The effect is enhanced if you stand farther away from the monitor, too. My guess is that it’s because the farther away you are, the smaller angle of arc the picture occupies in your field of vision, so the greater the effect of a small head vibration.
Extra fun: put a vibrating pillow on your head and watch TV. It’s a similar effect, but the head vibrations are very regular, so the picture distortion is very regular as well, and it looks like the picture is waving like a flag.
Your eye doesn’t see continuously. It’s sort of like a movie camera but somewhat faster, frame by frame. You’ve probably seen wheels appear to move backward while the vehicle is going 30-40 mph. Each pulse of vision sees the wheel in a different position, so if the pulse comes slightly faster than the motion of the spokes of the wheel, it looks like the wheel is in reverse. If the pulse comes slightly behind the movement of the spoke, it will look like the wheel is moving forward, but very slowly in comparison to the vehicle.
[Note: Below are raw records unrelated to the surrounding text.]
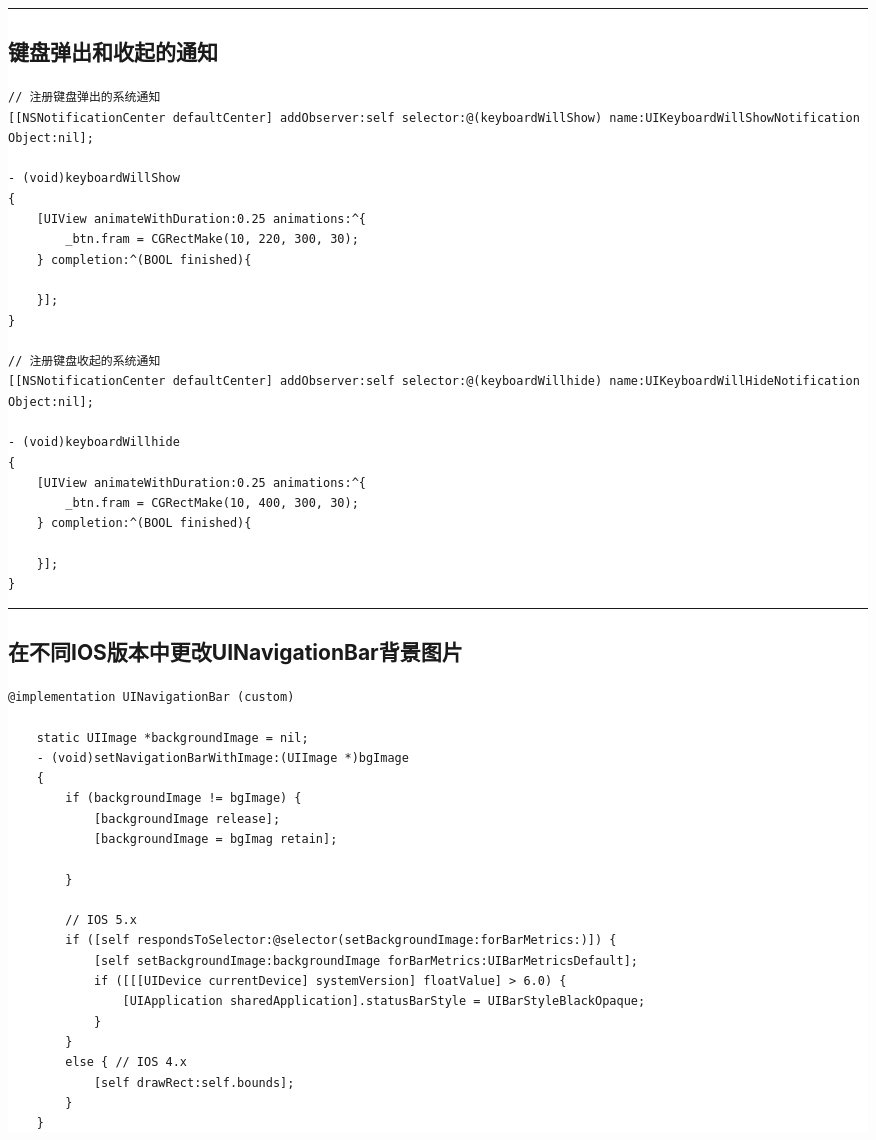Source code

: * * *

## 键盘弹出和收起的通知

	// 注册键盘弹出的系统通知
	[[NSNotificationCenter defaultCenter] addObserver:self selector:@(keyboardWillShow) name:UIKeyboardWillShowNotification Object:nil];
	
	- (void)keyboardWillShow
	{
		[UIView animateWithDuration:0.25 animations:^{
			_btn.fram = CGRectMake(10, 220, 300, 30);
		} completion:^(BOOL finished){
		
		}];
	}
	
	// 注册键盘收起的系统通知
	[[NSNotificationCenter defaultCenter] addObserver:self selector:@(keyboardWillhide) name:UIKeyboardWillHideNotification Object:nil];
	
	- (void)keyboardWillhide
	{
		[UIView animateWithDuration:0.25 animations:^{
			_btn.fram = CGRectMake(10, 400, 300, 30);
		} completion:^(BOOL finished){
		
		}];
	}
	
* * *
	
## 在不同IOS版本中更改UINavigationBar背景图片

	@implementation UINavigationBar (custom)
		
		static UIImage *backgroundImage = nil;
		- (void)setNavigationBarWithImage:(UIImage *)bgImage
		{
			if (backgroundImage != bgImage) {
				[backgroundImage release];
				[backgroundImage = bgImag retain];
				
			}
			
			// IOS 5.x
			if ([self respondsToSelector:@selector(setBackgroundImage:forBarMetrics:)]) {
				[self setBackgroundImage:backgroundImage forBarMetrics:UIBarMetricsDefault];
				if ([[[UIDevice currentDevice] systemVersion] floatValue] > 6.0) {
					[UIApplication sharedApplication].statusBarStyle = UIBarStyleBlackOpaque;
				}
			}
			else { // IOS 4.x
				[self drawRect:self.bounds];
			}
		}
It will happen with some LED clocks too. You’d think the AC would be chaged to DC to power the LEDs, but apparently some of the 60hz cycle is still present.
The consensus in this column by Cecil, taking into account the responses from the teeming millions, seems to be that the illusion of reverse rotation is caused by the periodicity of film reels or street lighting, not the periodicity of human vision. If you think it’s really due to the eye processing input discretely rather than continuously, perhaps you should start a thread in Comments on Cecil’s Columns.
Crazy! I was going to ask about this yesterday. I can see the monitor over my shoulder in the mirror and sometimes it flickers. I thought it must have to do with the mirror but now I guess it’s just that I’m seeing it out of the corner of my eye when it flickers.
Actually they turn the LEDs on and off so they can save themselves a few cents on the LED driver circuitry. You can trade off using fewer address lines for the 7 segment displays but part f the trade is that you lose the ability to drive multiple LEDs simultaneously. So instead you have the little microcontroller in the clock pulse quickly through the LEDs that you want on. If you do it quick enough then your eye can’t tell the difference (unless you are chewing something crunchy, which takes us back to the OP).
There’s another reason: An LED has a max continuous power it can be driven at. If you drive the LED at 10x the power with a 1/10th duty cycle it is driven at the same average power but it appears brighter to the eye. As you say, multiplexing the driving circuits also simplifies the design.